Comment faire face à ce choc extérieur ? Il n’y a de place ni pour plus de protectionnisme, ni de repli sur soi, ni d’austérité, ni d’euphorie. Bien au contraire, il faut lancer un processus progressif et judicieux d’intégration à l’économie mondiale en se dotant d’un plan à deux volets pour faire face aux nouveaux enjeux géostratégiques et économiques touchant à l’énergie, la sécurité alimentaire, le développement économique, le commerce international, les investissements et l’indépendance économique.
- 2022 : profiter de la remontée des prix du brut pour renforcer les réserves internationales de change (assurance contre la volatilité future et gage d’indépendance), accompagnée d’un ajustement budgétaire (au niveau de dépenses en équipement qui sont toujours gonflées), ce qui implique une réactualisation du cadre macroéconomique pour asseoir une loi de finances complémentaire 2022 à la hauteur des défis de l’heure.
- 2023-2025 : définir une approche à moyen et long terme pour s’adapter aux changements à venir au niveau de l’économie mondiale (l’accélération de la décarbonisation) et prendre en charge les nouveaux enjeux géostratégiques en s’attaquant aux dommages structurels que l’économie nationale a subis sous l’effet des restrictions commerciales, financières et économiques externes, des rigidités structurelles et des politiques publiques incohérentes et qui ont été exacerbées par la faiblesse des mesures mises en place pour combattre les impacts négatifs des chocs sanitaire et pétrolier de mars 2020. Dans ce contexte, il faut préparer le terrain pour : (1) de nouvelles formes d’énergie propres : qui doivent prendre le relais du pétrole polluant pour sauvegarder l’environnement et reconstruire une économie hors hydrocarbures dans le contexte d’une stratégie de développement durable à long terme.

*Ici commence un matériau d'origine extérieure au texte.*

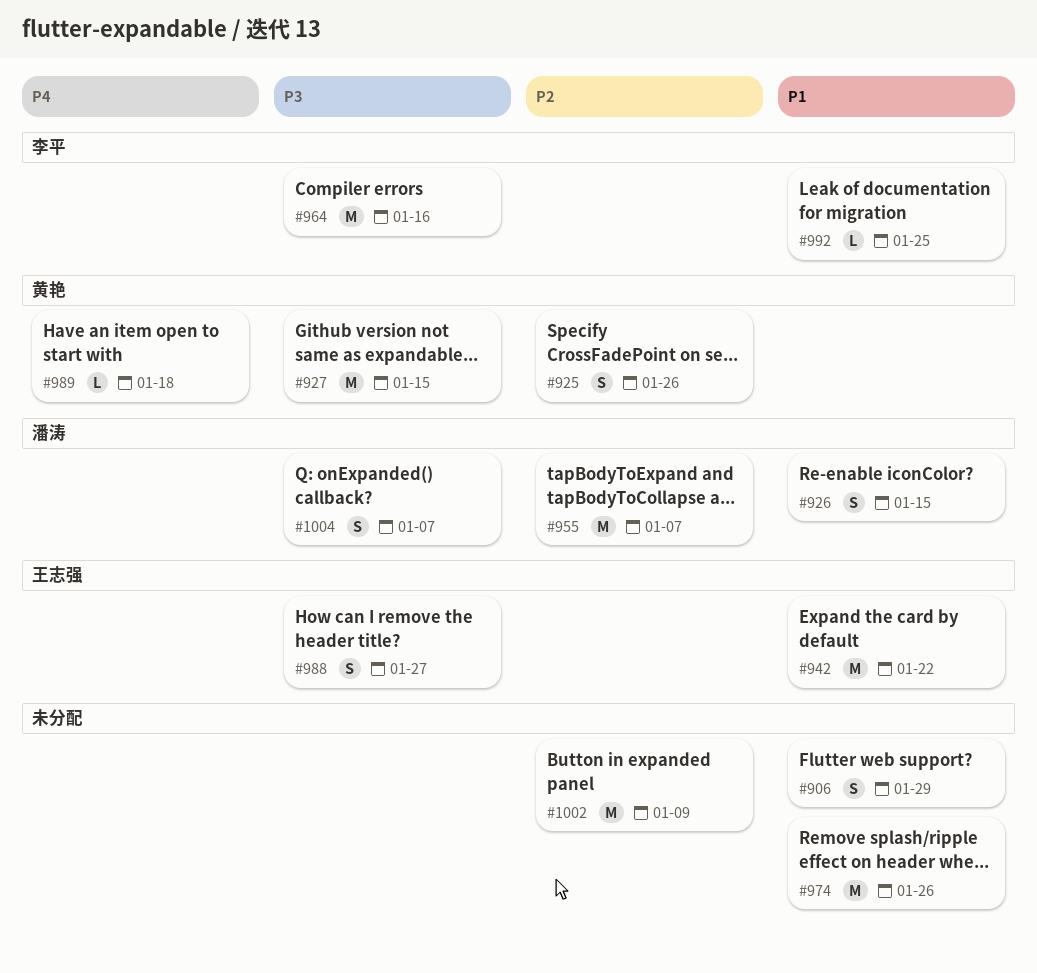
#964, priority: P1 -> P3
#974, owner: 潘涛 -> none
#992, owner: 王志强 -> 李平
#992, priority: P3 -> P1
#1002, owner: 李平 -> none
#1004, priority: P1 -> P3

A l’instar de nombreux pays producteurs de pétrole, le défi pour l’Algérie est de trouver un équilibre entre l’instabilité mondiale des marchés des énergies fossiles et l’impératif de protection de l’environnement et de réduction des émissions de gaz à effet de serre ; et (2) inscrire ce nouveau mix énergétique dans une démarche de refondation économique : articulé autour d’une vision intérimaire 2050, une stratégie décennale 2023-2030 avec des objectifs simples autour de laquelle serait articulée un premier plan d’action 2023-2025.
Ce dernier sera destiné à entamer le processus de rétablissement des fondamentaux macroéconomiques (lutte contre l’inflation, déficit budgétaire, déséquilibre extérieur), renforcer la gestion macroéconomique du pays (qui est incontournable) et établir des priorités dans les réformes structurelles et les politiques sectorielles (misant sur le vert, le numérique, le bleu, l’agriculture et le manufacturier) dont le pays a tant besoin pour créer de la croissance économique élargie et saine, lancer la transition énergétique, créer des emplois pour réduire le stock des chômeurs (2 millions de personnes) et employer les flux des nouveaux demandeurs (200 000 annuellement) et réduire la pauvreté.